#### WHAT NEEDS TO BE DONE:
For every line below, output the text exactly and leave out images.

- - - -

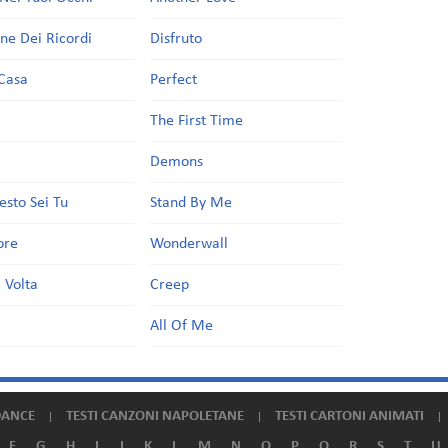
one Dei Ricordi
Disfruto
Casa
Perfect
a
The First Time
Demons
esto Sei Tu
Stand By Me
ore
Wonderwall
 Volta
Creep
All Of Me
DANCE
TESTI CANZONI NAPOLETANE
TESTI CARTONI ANIMATI
F
G
H
I
J
K
L
M
N
O
P
Q
R
S
T
U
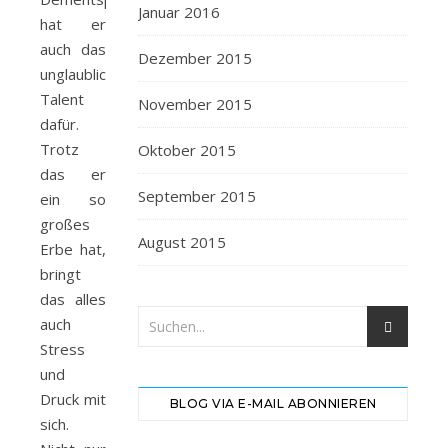
Januar 2016
hat er
auch das
Dezember 2015
unglaubliche
Talent
November 2015
dafür.
Trotz
Oktober 2015
das er
September 2015
ein so
großes
August 2015
Erbe hat,
bringt
das alles
auch
Stress
und
Druck mit
BLOG VIA E-MAIL ABONNIEREN
sich.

- - - -

#### EXERCISE RESULT:
one Dei Ricordi
Disfruto
Casa
Perfect
a
The First Time
Demons
esto Sei Tu
Stand By Me
ore
Wonderwall
 Volta
Creep
All Of Me
DANCE
TESTI CANZONI NAPOLETANE
TESTI CARTONI ANIMATI
F
G
H
I
J
K
L
M
N
O
P
Q
R
S
T
U
Januar 2016
hat er
auch das
Dezember 2015
unglaubliche
Talent
November 2015
dafür.
Trotz
Oktober 2015
das er
September 2015
ein so
großes
August 2015
Erbe hat,
bringt
das alles
auch
Stress
und
Druck mit
BLOG VIA E-MAIL ABONNIEREN
sich.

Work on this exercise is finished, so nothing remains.